What to work on | Reproduce the records word for word, starting at their first line and stopping after the line that contains "Lista de proxy gratuita".

Stored data entries

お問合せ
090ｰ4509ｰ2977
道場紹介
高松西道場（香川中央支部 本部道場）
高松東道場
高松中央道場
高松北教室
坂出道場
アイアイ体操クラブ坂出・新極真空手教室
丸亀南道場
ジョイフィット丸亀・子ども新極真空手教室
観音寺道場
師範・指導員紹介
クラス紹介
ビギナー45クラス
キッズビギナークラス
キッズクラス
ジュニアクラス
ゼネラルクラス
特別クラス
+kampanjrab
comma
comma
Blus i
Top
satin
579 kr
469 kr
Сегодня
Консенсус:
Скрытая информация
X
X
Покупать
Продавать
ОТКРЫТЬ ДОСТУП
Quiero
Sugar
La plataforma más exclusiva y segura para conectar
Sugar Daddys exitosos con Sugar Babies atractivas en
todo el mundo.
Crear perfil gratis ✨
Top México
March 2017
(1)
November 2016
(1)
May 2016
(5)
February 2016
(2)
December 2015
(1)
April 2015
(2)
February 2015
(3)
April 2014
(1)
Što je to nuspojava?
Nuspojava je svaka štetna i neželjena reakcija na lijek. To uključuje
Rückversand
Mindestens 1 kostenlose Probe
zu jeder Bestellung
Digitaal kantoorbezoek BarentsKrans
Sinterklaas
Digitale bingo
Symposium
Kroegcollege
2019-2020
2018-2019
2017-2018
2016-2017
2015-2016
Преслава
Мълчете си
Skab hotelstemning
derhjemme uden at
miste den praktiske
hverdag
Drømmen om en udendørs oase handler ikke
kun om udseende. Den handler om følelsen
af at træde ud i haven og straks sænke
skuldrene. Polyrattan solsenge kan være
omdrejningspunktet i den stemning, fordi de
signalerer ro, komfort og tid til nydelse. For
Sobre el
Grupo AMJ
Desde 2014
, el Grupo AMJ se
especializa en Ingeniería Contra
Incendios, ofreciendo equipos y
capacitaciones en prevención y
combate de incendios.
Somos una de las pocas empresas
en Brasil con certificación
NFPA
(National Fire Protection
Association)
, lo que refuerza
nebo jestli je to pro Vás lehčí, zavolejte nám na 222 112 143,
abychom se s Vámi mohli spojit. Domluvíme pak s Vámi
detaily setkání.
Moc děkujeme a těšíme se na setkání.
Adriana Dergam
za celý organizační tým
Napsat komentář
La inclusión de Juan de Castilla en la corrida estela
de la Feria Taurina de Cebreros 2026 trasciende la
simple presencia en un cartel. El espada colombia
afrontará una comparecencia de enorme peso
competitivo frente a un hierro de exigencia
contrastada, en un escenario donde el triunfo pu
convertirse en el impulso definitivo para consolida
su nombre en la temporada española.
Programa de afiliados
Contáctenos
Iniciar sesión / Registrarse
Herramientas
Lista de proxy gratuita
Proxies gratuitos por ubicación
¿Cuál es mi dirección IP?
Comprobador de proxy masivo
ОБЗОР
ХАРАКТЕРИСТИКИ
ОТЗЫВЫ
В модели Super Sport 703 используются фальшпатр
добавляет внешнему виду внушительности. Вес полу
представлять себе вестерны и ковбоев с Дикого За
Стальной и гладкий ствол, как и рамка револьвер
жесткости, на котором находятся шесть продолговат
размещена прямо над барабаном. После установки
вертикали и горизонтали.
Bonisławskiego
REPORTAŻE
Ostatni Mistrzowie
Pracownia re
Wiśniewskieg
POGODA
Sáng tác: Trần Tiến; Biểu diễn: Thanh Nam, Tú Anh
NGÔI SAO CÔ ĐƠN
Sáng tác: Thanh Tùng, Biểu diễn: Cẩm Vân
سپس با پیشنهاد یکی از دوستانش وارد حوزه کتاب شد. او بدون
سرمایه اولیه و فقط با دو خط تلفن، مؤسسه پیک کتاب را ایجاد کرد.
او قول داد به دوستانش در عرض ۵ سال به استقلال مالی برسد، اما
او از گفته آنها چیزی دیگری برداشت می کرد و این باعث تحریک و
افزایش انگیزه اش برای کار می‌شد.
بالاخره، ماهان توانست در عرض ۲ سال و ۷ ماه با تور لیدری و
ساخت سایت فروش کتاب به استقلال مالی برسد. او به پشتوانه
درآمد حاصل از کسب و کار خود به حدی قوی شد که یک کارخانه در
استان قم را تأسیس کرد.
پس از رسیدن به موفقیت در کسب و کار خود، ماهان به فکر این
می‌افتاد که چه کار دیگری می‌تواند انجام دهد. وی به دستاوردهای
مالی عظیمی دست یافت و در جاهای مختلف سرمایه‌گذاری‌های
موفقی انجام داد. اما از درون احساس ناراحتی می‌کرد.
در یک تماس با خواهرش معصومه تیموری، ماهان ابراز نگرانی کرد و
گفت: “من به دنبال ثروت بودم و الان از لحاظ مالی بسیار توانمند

Result |
お問合せ
090ｰ4509ｰ2977
道場紹介
高松西道場（香川中央支部 本部道場）
高松東道場
高松中央道場
高松北教室
坂出道場
アイアイ体操クラブ坂出・新極真空手教室
丸亀南道場
ジョイフィット丸亀・子ども新極真空手教室
観音寺道場
師範・指導員紹介
クラス紹介
ビギナー45クラス
キッズビギナークラス
キッズクラス
ジュニアクラス
ゼネラルクラス
特別クラス
+kampanjrab
comma
comma
Blus i
Top
satin
579 kr
469 kr
Сегодня
Консенсус:
Скрытая информация
X
X
Покупать
Продавать
ОТКРЫТЬ ДОСТУП
Quiero
Sugar
La plataforma más exclusiva y segura para conectar
Sugar Daddys exitosos con Sugar Babies atractivas en
todo el mundo.
Crear perfil gratis ✨
Top México
March 2017
(1)
November 2016
(1)
May 2016
(5)
February 2016
(2)
December 2015
(1)
April 2015
(2)
February 2015
(3)
April 2014
(1)
Što je to nuspojava?
Nuspojava je svaka štetna i neželjena reakcija na lijek. To uključuje
Rückversand
Mindestens 1 kostenlose Probe
zu jeder Bestellung
Digitaal kantoorbezoek BarentsKrans
Sinterklaas
Digitale bingo
Symposium
Kroegcollege
2019-2020
2018-2019
2017-2018
2016-2017
2015-2016
Преслава
Мълчете си
Skab hotelstemning
derhjemme uden at
miste den praktiske
hverdag
Drømmen om en udendørs oase handler ikke
kun om udseende. Den handler om følelsen
af at træde ud i haven og straks sænke
skuldrene. Polyrattan solsenge kan være
omdrejningspunktet i den stemning, fordi de
signalerer ro, komfort og tid til nydelse. For
Sobre el
Grupo AMJ
Desde 2014
, el Grupo AMJ se
especializa en Ingeniería Contra
Incendios, ofreciendo equipos y
capacitaciones en prevención y
combate de incendios.
Somos una de las pocas empresas
en Brasil con certificación
NFPA
(National Fire Protection
Association)
, lo que refuerza
nebo jestli je to pro Vás lehčí, zavolejte nám na 222 112 143,
abychom se s Vámi mohli spojit. Domluvíme pak s Vámi
detaily setkání.
Moc děkujeme a těšíme se na setkání.
Adriana Dergam
za celý organizační tým
Napsat komentář
La inclusión de Juan de Castilla en la corrida estela
de la Feria Taurina de Cebreros 2026 trasciende la
simple presencia en un cartel. El espada colombia
afrontará una comparecencia de enorme peso
competitivo frente a un hierro de exigencia
contrastada, en un escenario donde el triunfo pu
convertirse en el impulso definitivo para consolida
su nombre en la temporada española.
Programa de afiliados
Contáctenos
Iniciar sesión / Registrarse
Herramientas
Lista de proxy gratuita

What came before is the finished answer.